From 1973 to 1974, Lucas, inspired by Flash Gordon and the Planet of the Apes films, started writing for the upcoming mega blockbuster Star Wars (a.k.a Episode IV: A New Hope) (1977). In 1975, he formed Industrial Light & Magic (ILM), a special effects subsidiary of Lucasfilm, in order to produce the visual effects required for the film. After being rejected by numerous studios, Star Wars finally earned its theatrical release in 1977, thanks to a chance given to him by Twentieth Century Fox. The futuristic movie went on to collect eleven Academy Award nominations, including one for Best Picture, Best Director and Best Original Screenplay, and break all box office records, grossing over $400 million. Lucas also took home such awards as two Saturns for Best Director and Best Writing, a Hochi Film for Best Foreign Language Film, a ShoWest for Director of the Year and an Evening Standard British Film for Best Film.
After Star Wars, Lucas took a long-term hiatus from directing, but remained busy with producing and writing. He took home a 1981 David di Donatello for Best Producer- Foreign Film for the Japanese film Kagemusha (1980), directed by Akira Kurosawa, and wrote for the Star Wars installment, The Empire Strikes Back (1980), helmed by Irvin Kershner.
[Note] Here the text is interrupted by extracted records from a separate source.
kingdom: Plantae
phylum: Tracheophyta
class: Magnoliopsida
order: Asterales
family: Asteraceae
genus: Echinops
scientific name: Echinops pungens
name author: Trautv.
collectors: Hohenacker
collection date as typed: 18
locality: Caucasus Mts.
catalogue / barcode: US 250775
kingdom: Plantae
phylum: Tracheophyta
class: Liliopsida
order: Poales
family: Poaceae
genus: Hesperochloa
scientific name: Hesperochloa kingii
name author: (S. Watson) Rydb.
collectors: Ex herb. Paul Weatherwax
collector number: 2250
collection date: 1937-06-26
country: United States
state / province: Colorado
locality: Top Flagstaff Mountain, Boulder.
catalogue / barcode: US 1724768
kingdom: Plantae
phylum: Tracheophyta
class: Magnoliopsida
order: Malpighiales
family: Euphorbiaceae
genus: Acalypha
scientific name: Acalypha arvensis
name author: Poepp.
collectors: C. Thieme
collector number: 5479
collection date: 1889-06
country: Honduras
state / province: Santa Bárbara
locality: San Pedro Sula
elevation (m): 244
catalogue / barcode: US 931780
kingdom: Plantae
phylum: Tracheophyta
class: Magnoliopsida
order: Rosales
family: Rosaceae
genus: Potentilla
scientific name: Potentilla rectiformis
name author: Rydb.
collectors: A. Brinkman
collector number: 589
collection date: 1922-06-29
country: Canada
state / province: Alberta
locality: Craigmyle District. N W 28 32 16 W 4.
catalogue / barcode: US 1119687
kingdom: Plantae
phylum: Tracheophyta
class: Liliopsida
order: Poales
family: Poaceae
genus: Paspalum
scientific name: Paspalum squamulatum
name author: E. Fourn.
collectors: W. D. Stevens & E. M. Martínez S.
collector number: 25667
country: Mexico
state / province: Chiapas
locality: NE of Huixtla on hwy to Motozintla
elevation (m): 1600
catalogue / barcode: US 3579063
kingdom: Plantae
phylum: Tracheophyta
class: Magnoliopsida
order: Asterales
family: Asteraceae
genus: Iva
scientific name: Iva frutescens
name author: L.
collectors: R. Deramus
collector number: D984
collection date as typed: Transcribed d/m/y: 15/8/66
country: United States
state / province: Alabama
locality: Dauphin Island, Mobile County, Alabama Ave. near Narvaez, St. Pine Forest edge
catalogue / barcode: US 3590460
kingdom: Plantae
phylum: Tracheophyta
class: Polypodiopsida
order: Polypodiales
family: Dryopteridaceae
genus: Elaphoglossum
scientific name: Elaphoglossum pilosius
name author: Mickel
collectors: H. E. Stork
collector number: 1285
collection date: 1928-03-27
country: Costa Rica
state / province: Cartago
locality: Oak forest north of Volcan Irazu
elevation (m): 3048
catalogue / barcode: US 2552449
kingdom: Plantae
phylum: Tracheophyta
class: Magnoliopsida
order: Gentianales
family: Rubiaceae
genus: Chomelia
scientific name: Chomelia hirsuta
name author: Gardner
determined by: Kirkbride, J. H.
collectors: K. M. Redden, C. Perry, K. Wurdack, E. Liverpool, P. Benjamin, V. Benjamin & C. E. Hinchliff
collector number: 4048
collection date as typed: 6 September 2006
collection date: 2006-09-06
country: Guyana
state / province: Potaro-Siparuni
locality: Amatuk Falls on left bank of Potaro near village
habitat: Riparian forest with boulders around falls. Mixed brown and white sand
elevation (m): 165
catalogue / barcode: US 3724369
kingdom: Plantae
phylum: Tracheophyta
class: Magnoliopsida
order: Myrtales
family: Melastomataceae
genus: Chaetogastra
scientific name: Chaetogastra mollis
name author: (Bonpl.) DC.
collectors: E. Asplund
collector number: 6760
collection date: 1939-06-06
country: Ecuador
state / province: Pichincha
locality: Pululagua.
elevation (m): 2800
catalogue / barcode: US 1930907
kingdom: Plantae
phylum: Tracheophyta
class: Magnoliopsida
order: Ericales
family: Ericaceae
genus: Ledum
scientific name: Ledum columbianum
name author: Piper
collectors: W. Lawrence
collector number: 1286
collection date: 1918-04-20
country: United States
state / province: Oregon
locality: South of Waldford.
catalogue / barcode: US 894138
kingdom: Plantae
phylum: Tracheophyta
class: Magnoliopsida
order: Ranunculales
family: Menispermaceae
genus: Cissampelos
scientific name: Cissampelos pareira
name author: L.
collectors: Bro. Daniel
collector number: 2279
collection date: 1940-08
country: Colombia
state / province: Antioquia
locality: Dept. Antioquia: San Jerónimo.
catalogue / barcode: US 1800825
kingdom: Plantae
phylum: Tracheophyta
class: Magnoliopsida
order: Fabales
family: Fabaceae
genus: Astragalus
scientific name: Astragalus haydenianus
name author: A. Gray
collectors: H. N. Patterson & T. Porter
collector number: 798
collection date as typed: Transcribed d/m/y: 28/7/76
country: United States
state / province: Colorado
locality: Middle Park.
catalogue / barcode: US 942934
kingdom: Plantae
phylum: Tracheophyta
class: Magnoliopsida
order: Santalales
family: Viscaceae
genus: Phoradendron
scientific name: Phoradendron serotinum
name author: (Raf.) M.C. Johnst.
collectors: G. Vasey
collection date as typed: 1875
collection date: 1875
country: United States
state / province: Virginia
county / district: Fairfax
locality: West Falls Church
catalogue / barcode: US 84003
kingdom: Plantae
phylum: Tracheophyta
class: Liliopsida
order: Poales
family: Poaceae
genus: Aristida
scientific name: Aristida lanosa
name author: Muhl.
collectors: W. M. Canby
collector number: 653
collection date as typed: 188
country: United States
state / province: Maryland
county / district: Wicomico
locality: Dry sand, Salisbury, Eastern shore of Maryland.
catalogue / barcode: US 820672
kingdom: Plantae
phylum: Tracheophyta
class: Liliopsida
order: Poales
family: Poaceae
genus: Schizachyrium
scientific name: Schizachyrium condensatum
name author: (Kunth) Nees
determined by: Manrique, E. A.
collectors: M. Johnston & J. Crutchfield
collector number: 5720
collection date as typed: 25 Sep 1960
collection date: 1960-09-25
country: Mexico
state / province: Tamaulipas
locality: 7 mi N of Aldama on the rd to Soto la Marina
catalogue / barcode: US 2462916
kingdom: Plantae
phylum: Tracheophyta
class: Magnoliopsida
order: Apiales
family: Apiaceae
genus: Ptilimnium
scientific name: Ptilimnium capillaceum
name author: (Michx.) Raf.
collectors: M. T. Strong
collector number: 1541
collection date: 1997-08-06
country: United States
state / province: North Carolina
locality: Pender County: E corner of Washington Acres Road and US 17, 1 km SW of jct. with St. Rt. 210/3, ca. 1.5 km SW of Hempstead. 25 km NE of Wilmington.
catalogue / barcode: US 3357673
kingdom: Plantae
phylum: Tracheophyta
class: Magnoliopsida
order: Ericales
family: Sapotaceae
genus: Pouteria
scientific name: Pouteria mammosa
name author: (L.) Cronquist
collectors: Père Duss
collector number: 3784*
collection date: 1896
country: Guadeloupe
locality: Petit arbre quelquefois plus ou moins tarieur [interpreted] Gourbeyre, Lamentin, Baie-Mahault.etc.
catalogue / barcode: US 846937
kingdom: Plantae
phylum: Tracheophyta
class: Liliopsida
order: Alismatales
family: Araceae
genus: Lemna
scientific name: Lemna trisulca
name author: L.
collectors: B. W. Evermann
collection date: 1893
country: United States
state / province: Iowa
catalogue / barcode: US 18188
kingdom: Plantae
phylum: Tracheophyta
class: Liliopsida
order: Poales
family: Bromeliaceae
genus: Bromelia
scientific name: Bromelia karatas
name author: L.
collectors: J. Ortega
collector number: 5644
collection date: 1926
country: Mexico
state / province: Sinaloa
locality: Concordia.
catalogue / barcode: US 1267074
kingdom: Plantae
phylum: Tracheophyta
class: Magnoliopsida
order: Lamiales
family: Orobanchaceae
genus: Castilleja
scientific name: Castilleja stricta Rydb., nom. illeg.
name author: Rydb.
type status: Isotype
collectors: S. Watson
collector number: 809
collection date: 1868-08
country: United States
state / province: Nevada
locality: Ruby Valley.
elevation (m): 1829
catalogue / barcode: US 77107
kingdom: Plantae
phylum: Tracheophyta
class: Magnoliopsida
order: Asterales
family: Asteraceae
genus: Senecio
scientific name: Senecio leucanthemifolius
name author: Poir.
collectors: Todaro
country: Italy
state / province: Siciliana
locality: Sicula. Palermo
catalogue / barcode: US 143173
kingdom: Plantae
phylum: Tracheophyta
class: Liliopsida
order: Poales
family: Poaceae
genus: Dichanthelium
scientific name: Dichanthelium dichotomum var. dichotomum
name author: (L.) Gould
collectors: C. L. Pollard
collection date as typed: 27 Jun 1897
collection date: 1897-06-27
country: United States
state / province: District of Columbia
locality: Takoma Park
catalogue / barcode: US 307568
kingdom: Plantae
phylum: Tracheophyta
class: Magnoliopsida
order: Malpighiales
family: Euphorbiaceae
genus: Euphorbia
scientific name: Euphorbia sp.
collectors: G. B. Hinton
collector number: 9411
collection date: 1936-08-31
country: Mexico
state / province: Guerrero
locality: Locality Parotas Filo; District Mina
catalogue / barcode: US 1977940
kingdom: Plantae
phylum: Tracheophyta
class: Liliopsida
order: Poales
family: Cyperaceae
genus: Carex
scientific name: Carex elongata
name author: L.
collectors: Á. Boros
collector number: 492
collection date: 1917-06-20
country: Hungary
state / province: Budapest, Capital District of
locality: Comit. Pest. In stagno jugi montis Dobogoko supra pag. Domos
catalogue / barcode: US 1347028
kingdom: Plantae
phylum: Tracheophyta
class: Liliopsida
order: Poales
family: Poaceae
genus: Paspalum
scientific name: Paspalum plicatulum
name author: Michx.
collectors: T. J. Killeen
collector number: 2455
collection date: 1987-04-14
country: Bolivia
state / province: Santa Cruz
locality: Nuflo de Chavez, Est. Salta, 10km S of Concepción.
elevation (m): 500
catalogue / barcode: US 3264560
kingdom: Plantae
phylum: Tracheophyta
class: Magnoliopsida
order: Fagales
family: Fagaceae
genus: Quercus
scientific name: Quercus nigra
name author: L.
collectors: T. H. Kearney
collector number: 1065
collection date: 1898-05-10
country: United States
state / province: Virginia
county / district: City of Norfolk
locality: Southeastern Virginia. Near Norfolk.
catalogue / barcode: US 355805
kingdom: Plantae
The same year, he also established Sprocket Systems Inc. (later Skywalker Sound), a research and post-production company. Next up for Lucas, he teamed up with director Steven Spielberg for 1981’s Raiders of the Lost Ark, a box office adventure starring Harrison Ford as Indiana Jones. The success of Raiders of the Lost Ark led to the sequels Indian Jones and the Temple of Doom (1984) and Indiana Jones and the Last Crusade (1989). Later, during 1992 to 1993, the movie also spawned a television series, “Young Indiana Jones,” but it was considered a flop. Meanwhile, he continued to provide the screenplay for Star Wars VI: Return of the Jedi (1983), this time directed by Richard Marquan. His other projects include the movies Howard the Duck (1986, as executive producer) and the 1988 adventure-fantasy film Willow (as executive producer and writer), which both were critical and commercial failures. He also executive produced and wrote the television movies The Ewok Adventure (1984) and Ewoks: The Battle for Endor (1985), which brought Lucas two Emmy nominations for Outstanding Children’s Program, honors he shared with Thomas G. Smith (producer).
In 1999, Lucas returned to the director’s chair after more than twenty-years to direct the much anticipated Star Wars prequel: Episode 1: The Phantom Menace (made in 1997). Starring Liam Neeson, Natalie Portman and Ewan McGregor, the motion picture was met with much publicity, but a tepid response. For his effort, he was handed two Razzie nominations for Worst Director and Worst Screenplay. He went on to direct Star Wars II: Attack of the Clones (2002), where he netted a Razzie for Worst Screenplay, and Star Wars III: Revenge of the Sith (2005), the final film in the Star Wars saga.
“Right or wrong this is my movie, this is my decision, and this is my creative vision, and if people don’t like it, they don’t have to see it.” George Lucas regarded Star Wars: Episode III - Revenge of the Sith
As for his upcoming projects, the producer-writer has 4 projects set to be released. They are “Untitled Clone Wars TV Series” (2008), “Untitled Star Wars TV Series” (2009), as well as the Fourth Installment of the Indiana Jones Adventures (2008). He also serves as the executive producer for the Red Tails (2008).